#### Text under study:
The right to appeal
When people are admitted to hospital under a section they can appeal. Appeals tribunals take place in an informal setting within the hospital. The appeal panel consists of a lawyer, a doctor and a lay person. Professionals who supervise the care of the person you care for prepare reports to include the family’s point of view. The ‘nearest relative’ may attend the tribunal and make a contribution, other relatives or friends may also attend as appropriate. The person you care for may be represented by a lawyer. Hospital staff will put you in touch with a lawyer who provides a free service.
What is a Mental Health Tribunal?
A Mental Health Tribunal is an independent additional body who can review a service user’s detention. It is the primary mechanism for appeal against detention under specific sections of the Mental Health Act in hospital or a Community Treatment Order, Conditional Discharge or Guardianship order in the community.
Who is entitled to make as application?
Service users detained under the Mental Health Act have a right to apply for a Mental Health Tribunal. These may include people detained on Section 2, Section 3, Section 37 or a Community Treatment Order however, this not exhaustive list.
How do you make an application and what support is available?
To make an application for tribunal there is a form and support is available on the ward from nursing staff. You can also receive support to make an application from an Independent Mental Health Advocate or your legal representative.
What happens after you have made an application?
Once the application has been submitted the tribunal services will acknowledge your application and at the same time they will request a report from your care team, your doctor, social worker and named nurse. Your nearest relative (non-restricted service user s only) will be informed of your application to the tribunal and will be advised of the date, time and hearing venue. Once the reports have been submitted your legal representative will discuss the reports with you to enable you to prepare your case for the hearing. Finally, before the hearing takes place the medical member of the tribunal panel will come to visit you to complete an assessment and their preliminary examinations.

[Stored records]
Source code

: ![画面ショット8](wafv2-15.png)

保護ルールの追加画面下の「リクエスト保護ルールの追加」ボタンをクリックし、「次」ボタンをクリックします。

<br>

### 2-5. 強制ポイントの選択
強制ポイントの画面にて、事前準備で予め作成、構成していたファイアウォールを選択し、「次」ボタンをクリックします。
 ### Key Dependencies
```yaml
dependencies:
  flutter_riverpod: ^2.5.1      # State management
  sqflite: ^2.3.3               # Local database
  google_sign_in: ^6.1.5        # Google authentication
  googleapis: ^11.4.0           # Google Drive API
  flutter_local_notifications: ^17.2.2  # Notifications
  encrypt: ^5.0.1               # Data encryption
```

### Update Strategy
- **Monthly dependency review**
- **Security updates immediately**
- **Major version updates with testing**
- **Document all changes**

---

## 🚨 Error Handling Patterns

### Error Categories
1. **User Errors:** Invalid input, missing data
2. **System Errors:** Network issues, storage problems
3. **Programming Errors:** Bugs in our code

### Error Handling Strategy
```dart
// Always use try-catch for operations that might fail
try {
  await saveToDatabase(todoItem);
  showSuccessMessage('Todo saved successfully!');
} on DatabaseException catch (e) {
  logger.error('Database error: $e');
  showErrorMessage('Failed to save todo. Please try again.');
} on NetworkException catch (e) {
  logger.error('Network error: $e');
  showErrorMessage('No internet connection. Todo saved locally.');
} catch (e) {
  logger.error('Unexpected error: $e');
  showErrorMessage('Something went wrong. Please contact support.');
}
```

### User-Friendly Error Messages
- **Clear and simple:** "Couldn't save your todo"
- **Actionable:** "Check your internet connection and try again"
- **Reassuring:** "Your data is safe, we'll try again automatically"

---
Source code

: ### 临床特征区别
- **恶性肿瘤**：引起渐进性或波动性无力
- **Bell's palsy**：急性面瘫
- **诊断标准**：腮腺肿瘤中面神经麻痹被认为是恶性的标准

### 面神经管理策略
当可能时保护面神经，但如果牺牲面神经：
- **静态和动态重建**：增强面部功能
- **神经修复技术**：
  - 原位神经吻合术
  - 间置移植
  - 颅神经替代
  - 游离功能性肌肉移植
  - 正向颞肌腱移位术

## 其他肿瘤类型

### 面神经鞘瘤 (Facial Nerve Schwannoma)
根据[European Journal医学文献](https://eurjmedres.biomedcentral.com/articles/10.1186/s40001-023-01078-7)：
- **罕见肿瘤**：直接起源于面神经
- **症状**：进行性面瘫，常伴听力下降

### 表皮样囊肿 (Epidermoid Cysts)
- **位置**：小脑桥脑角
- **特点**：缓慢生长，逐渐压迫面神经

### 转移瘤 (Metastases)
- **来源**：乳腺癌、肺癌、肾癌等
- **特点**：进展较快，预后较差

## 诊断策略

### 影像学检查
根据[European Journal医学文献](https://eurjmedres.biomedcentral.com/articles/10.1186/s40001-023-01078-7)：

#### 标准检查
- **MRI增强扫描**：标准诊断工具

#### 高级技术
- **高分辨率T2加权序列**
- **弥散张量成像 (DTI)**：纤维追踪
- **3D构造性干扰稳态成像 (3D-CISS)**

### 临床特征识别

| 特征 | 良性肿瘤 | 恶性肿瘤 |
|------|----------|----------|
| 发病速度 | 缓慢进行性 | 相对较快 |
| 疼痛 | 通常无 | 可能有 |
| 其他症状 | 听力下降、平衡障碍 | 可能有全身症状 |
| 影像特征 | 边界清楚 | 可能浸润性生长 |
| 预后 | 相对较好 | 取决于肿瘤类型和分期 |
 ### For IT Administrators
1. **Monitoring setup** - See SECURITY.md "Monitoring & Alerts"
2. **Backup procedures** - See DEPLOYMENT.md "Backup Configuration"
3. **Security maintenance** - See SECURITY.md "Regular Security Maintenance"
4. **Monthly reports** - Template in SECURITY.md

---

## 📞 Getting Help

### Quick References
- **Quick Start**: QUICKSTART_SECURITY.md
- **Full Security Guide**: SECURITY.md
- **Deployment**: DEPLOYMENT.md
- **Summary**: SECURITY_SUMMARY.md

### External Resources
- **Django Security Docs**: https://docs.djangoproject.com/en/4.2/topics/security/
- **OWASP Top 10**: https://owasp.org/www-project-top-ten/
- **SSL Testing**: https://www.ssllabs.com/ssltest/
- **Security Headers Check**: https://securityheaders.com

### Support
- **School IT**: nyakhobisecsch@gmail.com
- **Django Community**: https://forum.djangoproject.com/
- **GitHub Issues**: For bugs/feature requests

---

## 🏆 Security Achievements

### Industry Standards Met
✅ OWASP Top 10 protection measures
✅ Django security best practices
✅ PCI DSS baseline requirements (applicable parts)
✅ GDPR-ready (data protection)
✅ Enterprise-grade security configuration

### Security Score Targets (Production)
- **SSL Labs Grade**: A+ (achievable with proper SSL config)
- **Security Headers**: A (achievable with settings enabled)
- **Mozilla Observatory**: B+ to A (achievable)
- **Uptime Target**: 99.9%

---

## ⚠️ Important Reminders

#### About this exercise:
Go on with the text on Mental Health Tribunal appeals from the point where it stops. The records have nothing to do with this.

#### Result of the task:
What happens on the day of the Mental Health Tribunal Panel Hearing?
The hearing is held in private either at hospital where you are detained or in a local community health team office. The tribunal panel consists of three members; the judge, a psychiatrist and a third person who is a lay member and has an interest in mental health. On the day of the hearing the care team who provided the reports will attend the hearing to give evidence. You will be invited to attend the hearing along with your legal representative and also a family member if you have given your permission. Your legal representative and the panel will have the opportunity to cross examine the health and social care professionals. You will also have the opportunity to give your evidence and to ask any questions you may feel appropriate. Once the panel is satisfied that they have heard all the evidence they will take a break to deliberate the evidence. The panel then call everybody back in the room to communicate their decision to you verbally. You will receive written communication of their decision within 7 working days.
What powers are available to the Mental Health Tribunal?
The tribunal has certain powers including the power to discharge a patient from their detention under the Mental Health Act. The tribunal may also make recommendations to the service users care team. This may include suggesting leave arrangements, transferring the service user to another hospital or for the Responsible Clinician to consider making a Community Treatment Order or Guardianship order.